The new Stone Eagle Tavern in Prairie Stone Crossing lifestyle center is a refreshing addition to the area's chain-dominated restaurant scene, excelling in food, service, atmosphere and value.

A pair of oversized carved limestone eagles, circa 1910 and salvaged from an East Coast federal building, flank the entrance at 4680 Hoffman Blvd. This "tavern" is much more of a fine restaurant or "power" meal destination than a pub, with a décor rich in dark woods, black leather and other natural materials.

Even the restrooms are graced with either a crystal chandelier and/or vintage wall sconces. The dining room houses a collection of wood powerboat models, while the bar, called Jungle Jim's Oyster Bar, has an African safari theme, complete big game mounts like a Bengal tiger and a lion from a private collection willed to owner Jimmy Vitale. Those who aren't fond of taxidermy may choose to eat in the dining room.

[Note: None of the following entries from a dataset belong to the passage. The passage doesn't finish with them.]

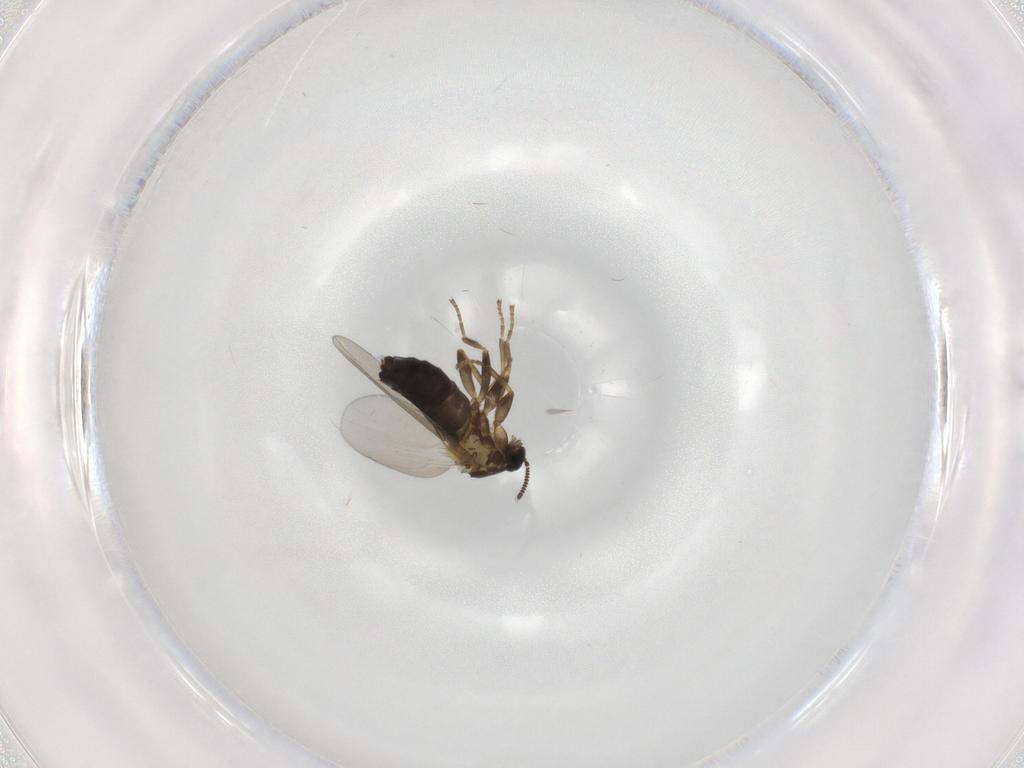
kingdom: Animalia
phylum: Arthropoda
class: Insecta
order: Diptera
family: Scatopsidae
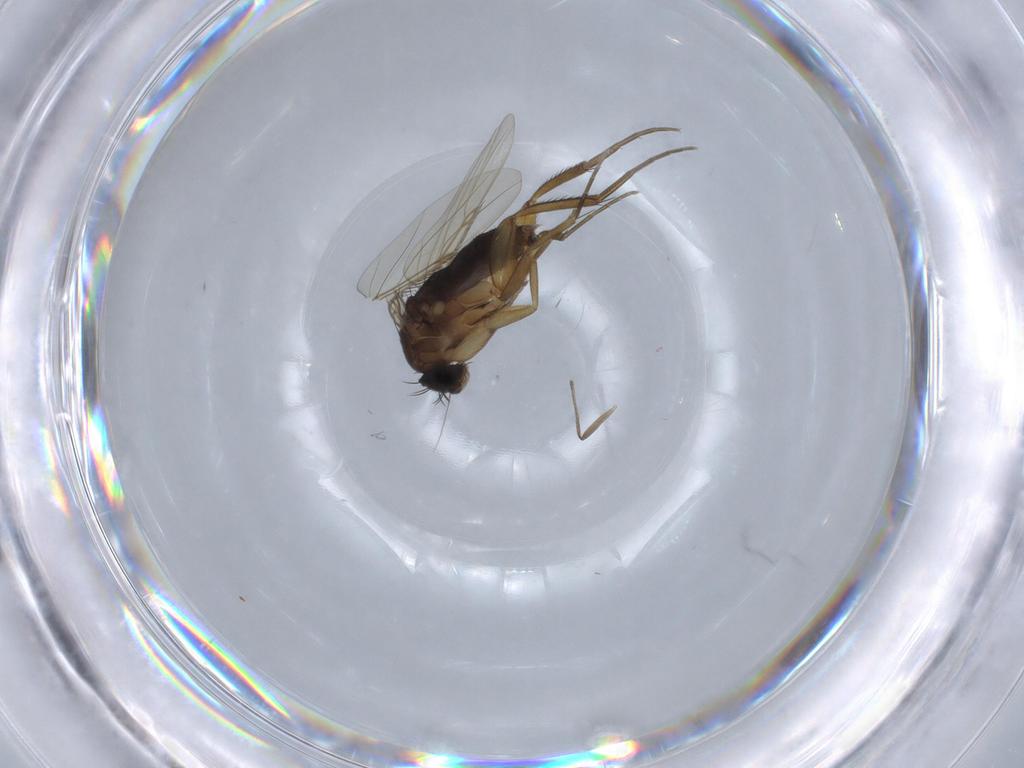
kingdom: Animalia
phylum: Arthropoda
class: Insecta
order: Diptera
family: Phoridae
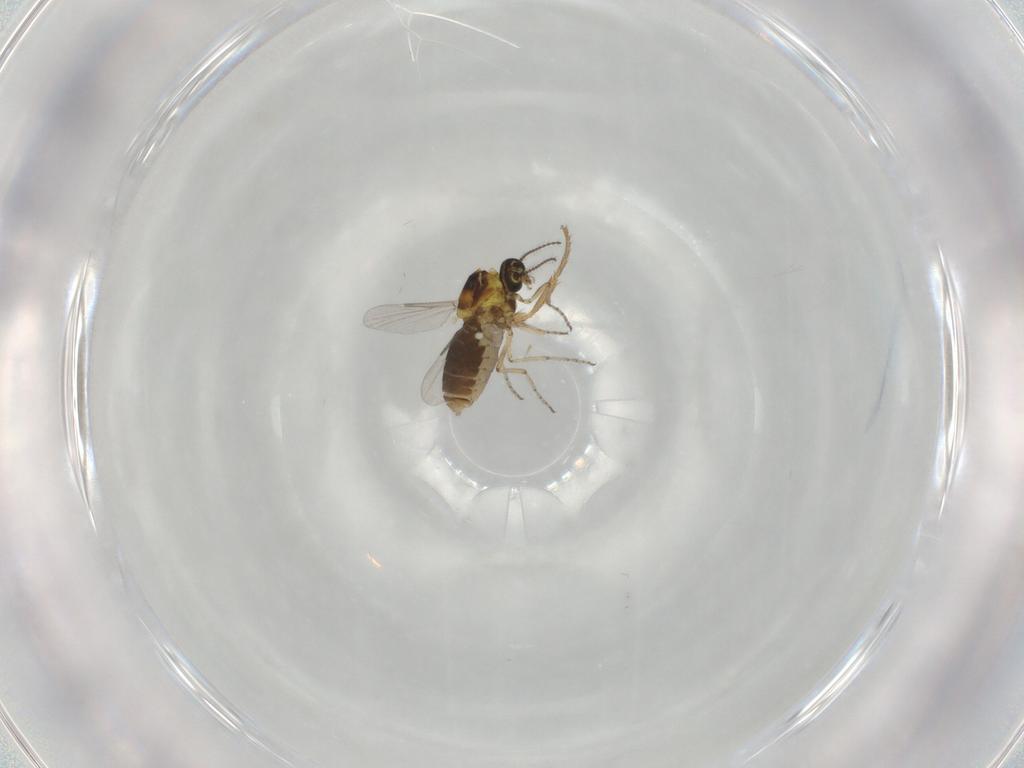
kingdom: Animalia
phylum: Arthropoda
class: Insecta
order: Diptera
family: Ceratopogonidae
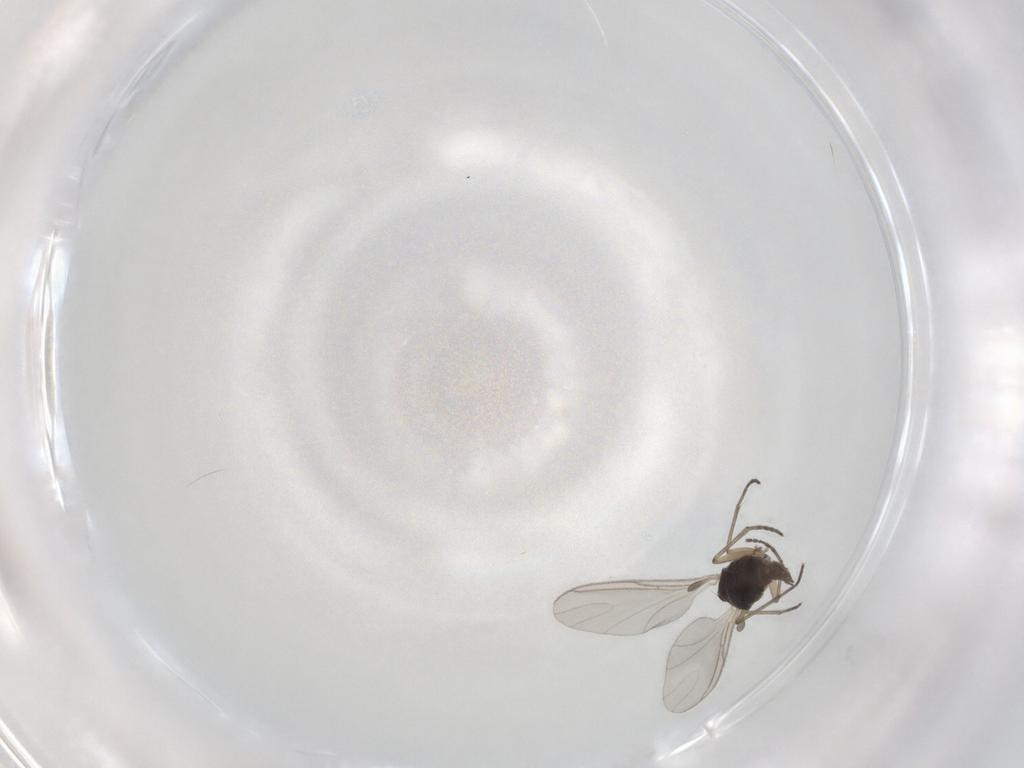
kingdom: Animalia
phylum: Arthropoda
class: Insecta
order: Diptera
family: Sciaridae
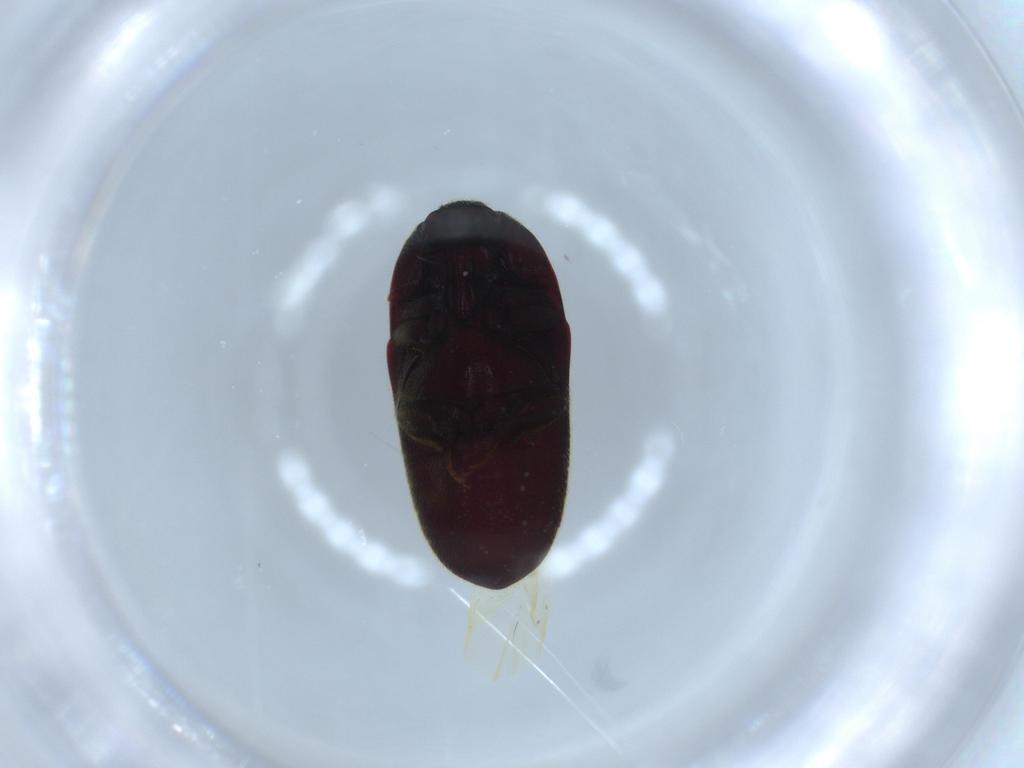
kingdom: Animalia
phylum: Arthropoda
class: Insecta
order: Coleoptera
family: Throscidae
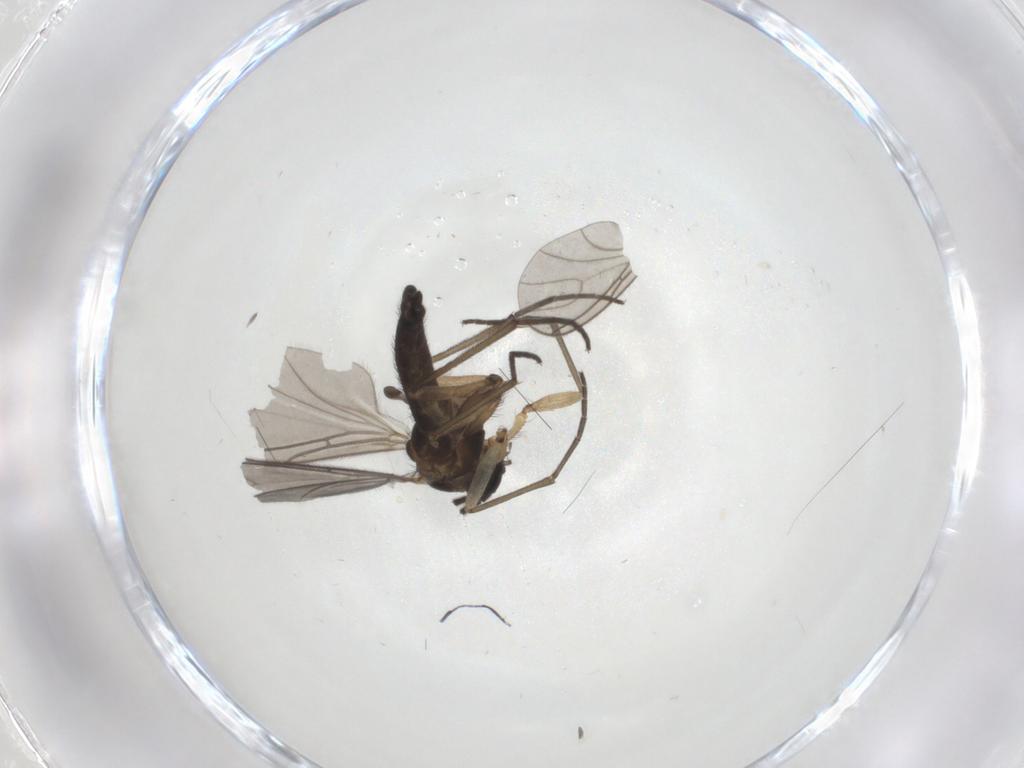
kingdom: Animalia
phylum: Arthropoda
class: Insecta
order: Diptera
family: Sciaridae
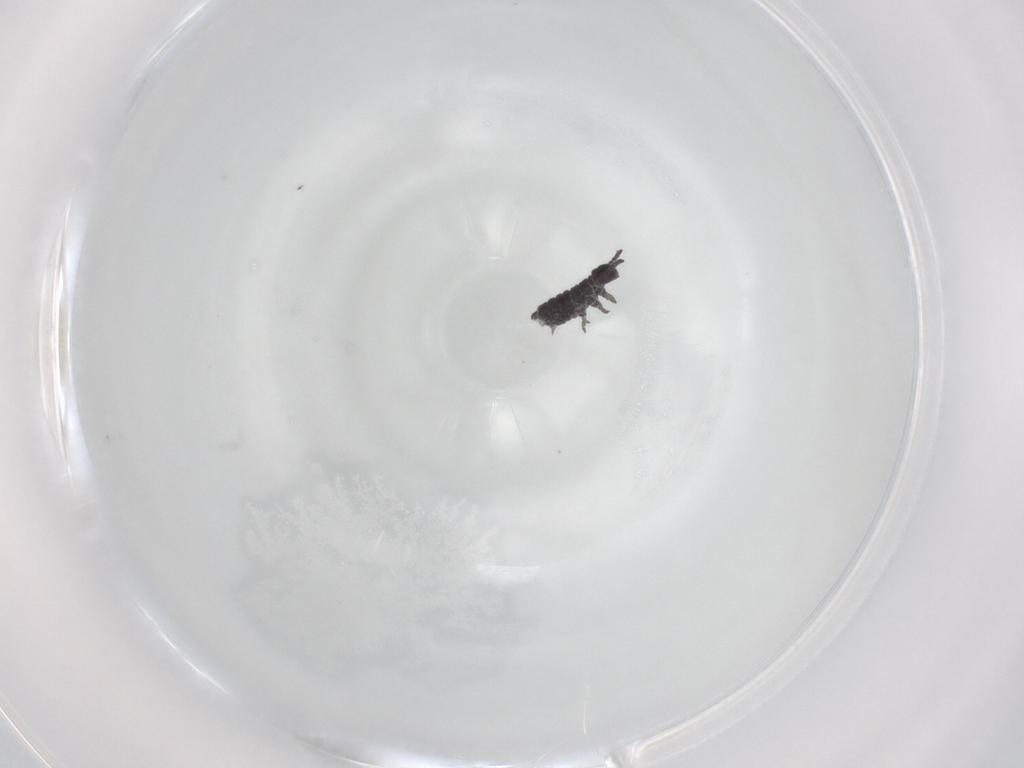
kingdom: Animalia
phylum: Arthropoda
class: Collembola
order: Poduromorpha
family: Hypogastruridae
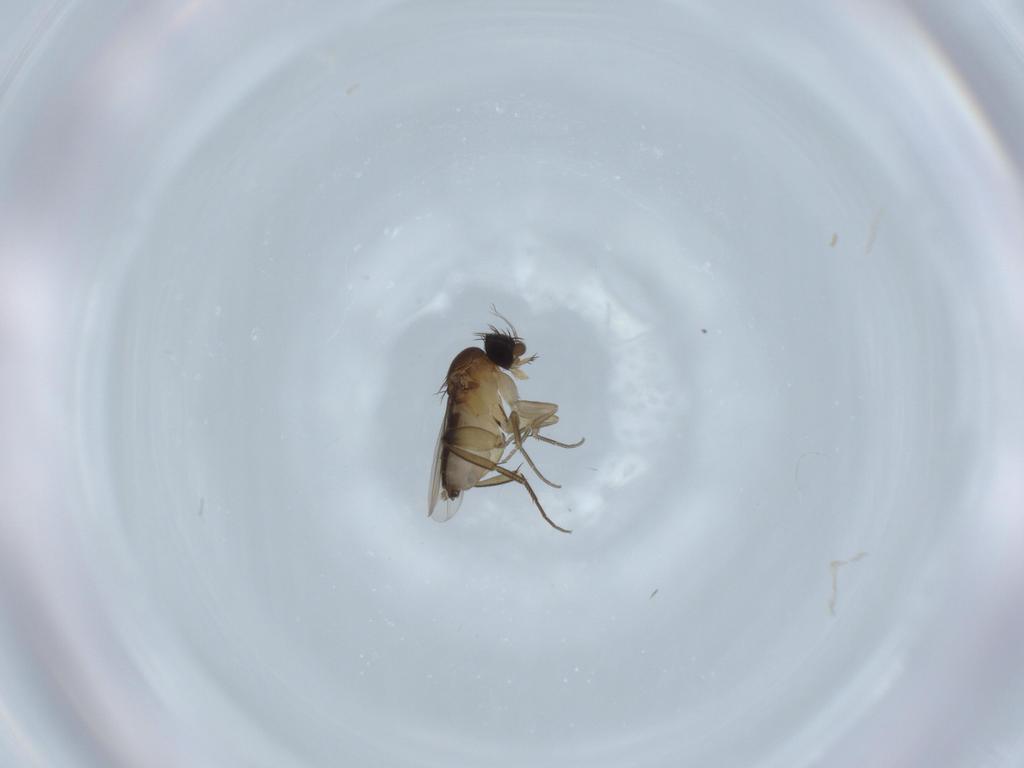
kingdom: Animalia
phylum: Arthropoda
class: Insecta
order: Diptera
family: Phoridae
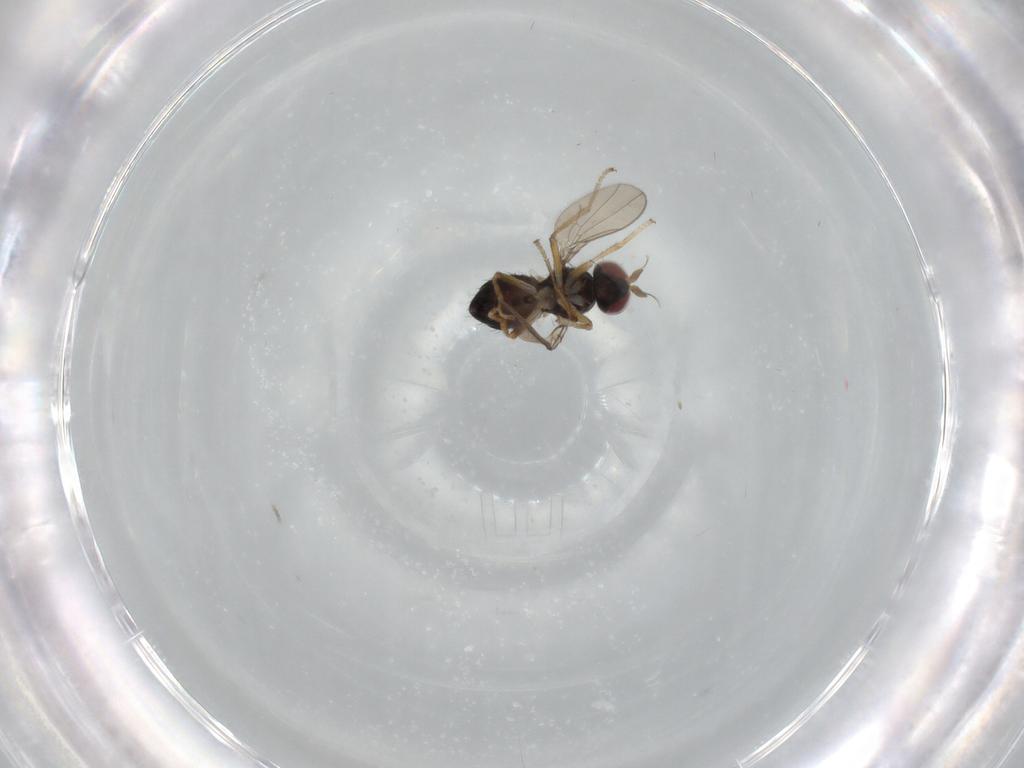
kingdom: Animalia
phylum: Arthropoda
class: Insecta
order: Diptera
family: Ephydridae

Vitale, a lifelong restaurateur and antiques collector, chose this site for his second Stone Eagle Tavern because of good demographics and proximity to the tollway. His four-year-old original is in Rockford.

"I love to collect, and I love the restaurant business," said Vitale, who counts the Hoffman Estates spot as the eighth he's opened. He especially enjoys the social aspects of dining out.

I enjoyed the dining room experience, beginning with perusing the list of 24 wines by the glass, surprisingly value-priced from $4 to $8. My California Sauvignon Blanc of unknown vintage was very good and can cost twice as much elsewhere.

Stone Eagle also offers some serious cocktails, including a New Orleans-style Hurricane, brunch drink favorites and the owner's selection of 50-year-old rare cognacs, starting at $25 per snifter. The 22-selection "Tavern Starters" menu is a clue to the vast choices throughout the menu, which stays the same from lunch through dinner. It was not easy to choose an appetizer from the list including escargot in browned butter and parsley and three variations of bruschetta.

We picked the Brie and asparagus crostini, accented with fresh basil and bits of tomato. The luscious, creamy cheese melted just enough on the homemade focaccia. Two of us shared the five pieces but regretted some stringiness in the unpeeled asparagus and the parmesan out of a shaker instead of fresh-grated.

Sharing two entrees, we sampled generous portions of pot roast and walleye. Again, we had a hard time deciding from the many choices that range from shrimp de Jonghe to prime steaks. Except for the steaks, the "Stone Eagle Specialties," most of which include a side dish, are moderately priced from $8.99 to $12.99.

The pot roast is listed in a smaller section called "Tavern Food" that has the same price range. A composed presentation in a large pasta bowl separated the chunks of beef and gravy from the mound of garlic mashed potatoes and the sides of roasted carrots and potato wedges. Peas sprinkled on top added a splash of color.

This filling dish is a good choice for a cold or rainy day when you're really hungry for comfort food. The beef was tender and could be pulled apart with a fork. Two kinds of potato is overkill, in my opinion, but otherwise this dish is a winner.

For lighter appetites, the oven-roasted walleye from Canada is a flavorful choice. Dusted in seasoned flour, the two filets are baked in browned lemon butter and garnished with parsley and scallions. I don't often find walleye on local menus, so this was a tasteful treat.

My chosen side was a mixed green salad with a hard-boiled egg and Italian dressing, which lacked pepper. To our personable server's credit, she didn't recite the long list of dressing choices but instead asked what I liked.

Other parts of the menu we did not have room to sample are greens, soups of the day, sandwiches, wood-fired brick oven pizza and the nearly dozen 10-ounce burgers. Our server's presentation of the dessert tray convinced us not to skip a sweet ending to our repast.

Like the breads, the desserts are made in-house, a good sign that the owner takes special pride in the business. We chose the warm bread pudding with whiskey sauce, which measured up nicely to others I've had.

Stone Eagle Tavern is a welcome addition to the northwest suburbs and should be on diners' shortlists for many occasions.

• Restaurant reviews are based on one anonymous visit. The Daily Herald does not publish reviews of restaurants it cannot recommend.